Haitian Congress struggles to survive in battle with president

 
                  PORT-AU-PRINCE, Haiti (AP) -- Its lawmakers afraid and its coffers
                  empty, Haiti's embattled Congress is struggling to survive after being
                  effectively written off by President Rene Preval.

                  "I don't even have a cent to buy a bottle of water" for the legislature, Senate
                  President Edgard Leblanc said Thursday in his office at the seaside
                  Legislative Palace.

                  Using the palace's only working telephone, Leblanc urged his colleagues to
                  report to work and show the world that one of Haiti's few democratic
                  institutions was still alive after Preval bypassed it Monday and said he would
                  rule by decree.

                  Leblanc said he wants everyone to see that Parliament is functioning. "It's a
                  psychological strategy that is extremely important."

                  Haiti has had no effective government since June 1997, due to a power
                  struggle between the opposition Struggling People's Organization, which
                  dominates Parliament, and Preval, who is backed by former President
                  Jean-Bertrand Aristide.

                  On Monday, moving to end the stalemate, Preval declared that he no longer
                  recognized Parliament.

                  Preval's Finance Ministry had already cut off money for Parliament's running
                  expenses.

                  Few legislators showed up in the building Thursday and Leblanc admitted
                  that not all the ones he spoke to were buying his argument.

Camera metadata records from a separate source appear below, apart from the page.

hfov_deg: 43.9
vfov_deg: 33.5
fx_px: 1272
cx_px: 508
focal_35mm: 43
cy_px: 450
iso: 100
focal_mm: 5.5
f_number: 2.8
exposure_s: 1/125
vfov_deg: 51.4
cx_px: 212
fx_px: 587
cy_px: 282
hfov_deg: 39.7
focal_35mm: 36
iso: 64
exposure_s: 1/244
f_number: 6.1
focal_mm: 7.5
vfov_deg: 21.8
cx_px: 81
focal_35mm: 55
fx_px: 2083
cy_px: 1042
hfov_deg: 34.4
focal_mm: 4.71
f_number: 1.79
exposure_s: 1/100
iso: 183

                  "Some legislators have not come back because they fear for their personal
                  safety," Leblanc said. "There's a climate of fear and intimidation."

                  Rep. Vasco Thernelan, leader of the lower House of Deputies, agreed. "I
                  have spoken to certain deputies who ask if I can guarantee their security if
                  they come here. They say they're afraid."

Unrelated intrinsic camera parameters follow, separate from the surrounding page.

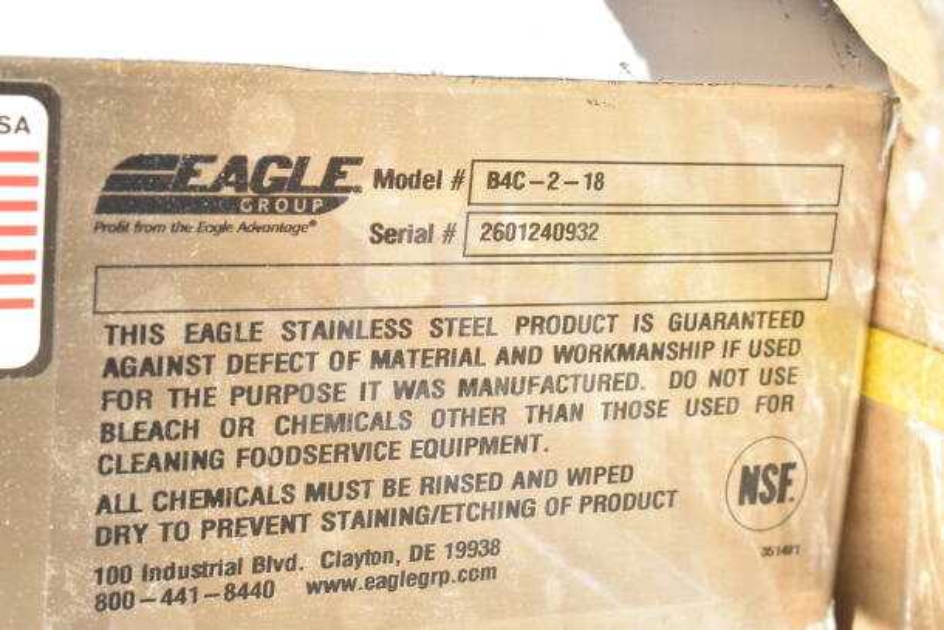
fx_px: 2164
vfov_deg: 16.6
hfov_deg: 24.6
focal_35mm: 82
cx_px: 472
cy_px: 315
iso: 1600
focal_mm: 55
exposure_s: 1/800
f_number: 11
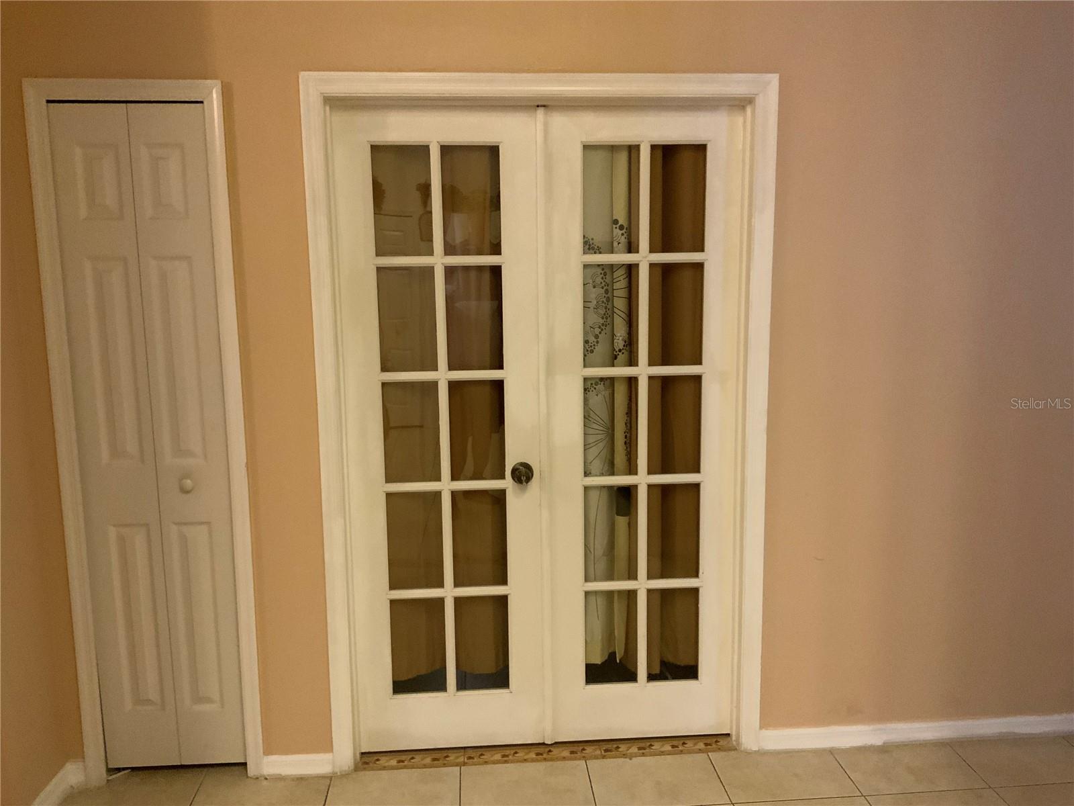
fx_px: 900
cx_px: 537
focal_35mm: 29
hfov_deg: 61.7
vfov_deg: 48.2
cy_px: 403
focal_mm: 3
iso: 320
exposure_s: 1/40
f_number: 1.8
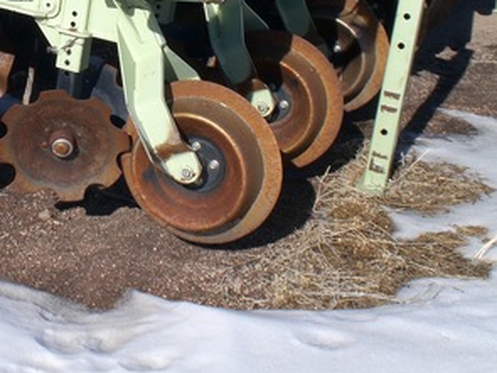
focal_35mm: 94
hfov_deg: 20.5
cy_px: 49
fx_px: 1349
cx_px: 61
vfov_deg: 15.6
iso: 50
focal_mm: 8.44
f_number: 5.1
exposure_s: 1/500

                  Both sides declare they are the champions of democracy, and both have
                  resisted numerous international attempts at mediation. The stalemate has
                  robbed Haiti of millions in much-needed foreign aid dollars and jeopardizes
                  a democratic government restored by a 1994 U.S. invasion that ended three
                  years of military rule.

                  Thernelan claimed that Preval long had been plotting the demise of
                  Parliament.

                  Many ordinary Haitians, embittered by poverty that they had hoped
                  democracy would alleviate, are antagonistic to both Preval and the
                  legislators.

                  A lone agitator outside the Legislative Palace Thursday hurled epithets at
                  anyone coming in or out of the gate, yelling that lawmakers "only are
                  interested in fattening their own bellies."

                  Leblanc and Thernelan said there seemed little likelihood that Haitians will
                  rise up to demand that Preval reinstate the legislators. Most Haitians,
                  Leblanc said, "are more concerned with whether they will find something to
                  eat from one day to the next."